▶ **PROBLEM DESCRIPTION**
Copy each line below word for word and drop every image.

▶ **DATA TO EXAMINE**
Start of Block
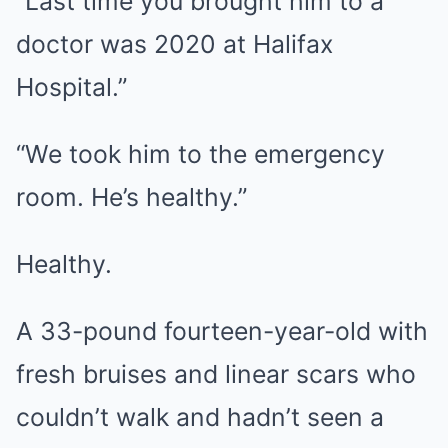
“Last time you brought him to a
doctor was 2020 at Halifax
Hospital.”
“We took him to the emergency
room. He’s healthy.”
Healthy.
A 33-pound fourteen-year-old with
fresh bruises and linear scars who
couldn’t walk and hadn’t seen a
End of Block
▶ **ANSWER**
“Last time you brought him to a
doctor was 2020 at Halifax
Hospital.”
“We took him to the emergency
room. He’s healthy.”
Healthy.
A 33-pound fourteen-year-old with
fresh bruises and linear scars who
couldn’t walk and hadn’t seen a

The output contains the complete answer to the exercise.